Because I am terminally lazy, I am simply going to shamelessly crib what I wrote elsewhere.

Important Safety Tip: Do not pick one of these up unless you are prepared to buy it. Once it is in your hand, you will not want to let it go. It’s like The One Ring of portable audio players. Touch its ensorcelled metal, and you instantly covet the Precious.

It’s not just that it’s small, although it is ridiculously so. Plenty of other portable players occupy roughly the same volume. But they don’t have the deceptively-simple perfection of proportion. The nano isn’t just compact: it’s a thin, flat slab that lies lightly on your fingers, with all the controls situated exactly under your thumb, in a way that strongly suggests that nothing else has any business being there again, ever.

Also, it’s not a stripped-down player with two buttons and possibly a small numeric monochrome LCD. It’s a full-bore iPod, with a bright, high-resolution color display, the full UI, and the scroll wheel that’s such an absolute delight to use.

I’ve been using technology long enough that I’d thought I’d gotten completely jaded about the notion that next year’s model will be half the size of last year’s, and do twice as much, but holding the nano, I feel like someone in Scheduling screwed up, and let the future arrive well before it was supposed to.

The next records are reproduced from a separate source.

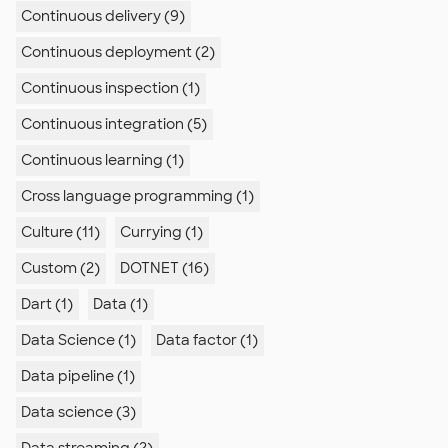
Continuous delivery (9)
Continuous deployment (2)
Continuous inspection (1)
Continuous integration (5)
Continuous learning (1)
Cross language programming (1)
Culture (11)
Currying (1)
Custom (2)
DOTNET (16)
Dart (1)
Data (1)
Data Science (1)
Data factor (1)
Data pipeline (1)
Data science (3)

I almost feel sorry for everyone else making portable music players. It’s like a bunch of Shriners got together one fine Sunday morning to race their little go-carts, and some bastard pulled up to the starting line in a Ferrari. Doom.

Apple is going to be Hoovering up design awards for this one in the year to come the way I vacuum up spilled cat litter. They’re also, assuming they can meet consumer demand, going to want an extra shipment of leaf bags for all the cash they’ll be raking in. Apparently the black 4 GB model is so popular that Apple is already having to retool production to crank out enough of the things.